Brief A: In the regression thread below, how long is the delay still seen with only the debug patch applied?
Brief B: Print the part of the regression thread below that runs from "Best wishes" up to and including "to the waist.".

Selected passage:
Start
On Mo, 06 Feb 2012, Lin Ming wrote:
> > > Anyway, does below DEBUG patch help?
> > > Let's always stop the engine during hard reset.
> >
> > If you meant:
> > "Try that patch on top of HEAD *without* reverting 7faa33da9b7?"
> > then I can report that it does NOT help. With *only* this patch I still
> > get 10sec delay, and otherwise nothing changes.
>
> Does below help?

In which combination - with or without the first patch?

Best wishes

Norbert
------------------------------------------------------------------------
Norbert Preining preining@{jaist.ac.jp, logic.at, debian.org}
JAIST, Japan TeX Live & Debian Developer
DSA: 0x09C5B094 fp: 14DF 2E6C 0307 BE6D AD76 A9C0 D2BF 4AA3 09C5 B094
------------------------------------------------------------------------
HERSTMONCEUX (n.)
The correct name for the gold medallion worn by someone who is in the
habit of wearing their shirt open to the waist.
--- Douglas Adams, The Meaning of Liff

2012-02-06 02:49:55

by Lin Ming

[permalink] [raw]
Subject: Re: Regression 3.2 -> 3.3-rc1 10 sec hang at boot and resume, COMRESET failed

On Mon, 2012-02-06 at 11:40 +0900, Norbert Preining wrote:
> On Mo, 06 Feb 2012, Lin Ming wrote:
> > > > Anyway, does below DEBUG patch help?
End
Raw records:
Start
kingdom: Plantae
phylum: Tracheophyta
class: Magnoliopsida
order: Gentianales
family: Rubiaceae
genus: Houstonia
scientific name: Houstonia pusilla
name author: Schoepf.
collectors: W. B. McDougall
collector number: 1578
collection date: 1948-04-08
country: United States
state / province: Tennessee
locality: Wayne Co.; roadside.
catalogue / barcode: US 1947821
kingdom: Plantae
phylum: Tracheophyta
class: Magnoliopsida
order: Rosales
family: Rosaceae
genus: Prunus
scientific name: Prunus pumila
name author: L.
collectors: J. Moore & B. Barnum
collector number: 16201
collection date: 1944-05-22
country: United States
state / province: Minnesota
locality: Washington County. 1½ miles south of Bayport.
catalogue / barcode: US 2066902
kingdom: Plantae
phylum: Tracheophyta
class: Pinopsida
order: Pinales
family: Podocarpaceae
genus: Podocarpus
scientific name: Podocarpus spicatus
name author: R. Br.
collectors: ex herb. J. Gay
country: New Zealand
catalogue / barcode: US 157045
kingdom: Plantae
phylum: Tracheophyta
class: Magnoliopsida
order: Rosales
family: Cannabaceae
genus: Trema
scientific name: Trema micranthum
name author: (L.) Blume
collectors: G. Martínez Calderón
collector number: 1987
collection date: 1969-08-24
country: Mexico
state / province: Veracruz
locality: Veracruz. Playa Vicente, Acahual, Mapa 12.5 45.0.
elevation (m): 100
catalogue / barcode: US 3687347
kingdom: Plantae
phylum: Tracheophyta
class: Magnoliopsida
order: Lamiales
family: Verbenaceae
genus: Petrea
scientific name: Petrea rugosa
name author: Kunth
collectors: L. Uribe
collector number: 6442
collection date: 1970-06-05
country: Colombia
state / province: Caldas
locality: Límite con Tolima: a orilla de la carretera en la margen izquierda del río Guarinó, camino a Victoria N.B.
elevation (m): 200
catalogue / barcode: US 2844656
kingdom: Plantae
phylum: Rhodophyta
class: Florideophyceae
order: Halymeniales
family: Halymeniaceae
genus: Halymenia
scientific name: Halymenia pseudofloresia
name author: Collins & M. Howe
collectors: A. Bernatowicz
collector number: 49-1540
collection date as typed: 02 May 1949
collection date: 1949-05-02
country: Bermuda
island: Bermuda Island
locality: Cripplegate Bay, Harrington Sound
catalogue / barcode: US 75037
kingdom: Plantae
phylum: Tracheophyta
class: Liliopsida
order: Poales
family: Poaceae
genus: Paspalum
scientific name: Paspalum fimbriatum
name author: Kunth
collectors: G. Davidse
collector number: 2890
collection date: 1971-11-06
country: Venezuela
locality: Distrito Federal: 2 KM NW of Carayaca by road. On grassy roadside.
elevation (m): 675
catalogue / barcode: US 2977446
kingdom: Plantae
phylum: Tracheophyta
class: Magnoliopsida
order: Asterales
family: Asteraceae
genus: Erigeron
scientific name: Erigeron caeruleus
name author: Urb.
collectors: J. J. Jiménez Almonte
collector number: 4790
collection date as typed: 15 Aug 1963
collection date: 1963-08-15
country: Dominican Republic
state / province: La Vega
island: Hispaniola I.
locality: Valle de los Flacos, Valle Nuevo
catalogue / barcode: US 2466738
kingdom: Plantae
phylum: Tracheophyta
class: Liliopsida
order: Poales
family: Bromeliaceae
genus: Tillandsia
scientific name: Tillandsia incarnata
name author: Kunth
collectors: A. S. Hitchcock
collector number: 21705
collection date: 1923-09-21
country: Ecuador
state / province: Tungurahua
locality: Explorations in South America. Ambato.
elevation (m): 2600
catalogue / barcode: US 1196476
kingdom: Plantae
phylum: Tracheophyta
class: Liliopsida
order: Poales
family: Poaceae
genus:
End
Reply A: A 10-second delay.

Reply B:
Best wishes

Norbert
------------------------------------------------------------------------
Norbert Preining preining@{jaist.ac.jp, logic.at, debian.org}
JAIST, Japan TeX Live & Debian Developer
DSA: 0x09C5B094 fp: 14DF 2E6C 0307 BE6D AD76 A9C0 D2BF 4AA3 09C5 B094
------------------------------------------------------------------------
HERSTMONCEUX (n.)
The correct name for the gold medallion worn by someone who is in the
habit of wearing their shirt open to the waist.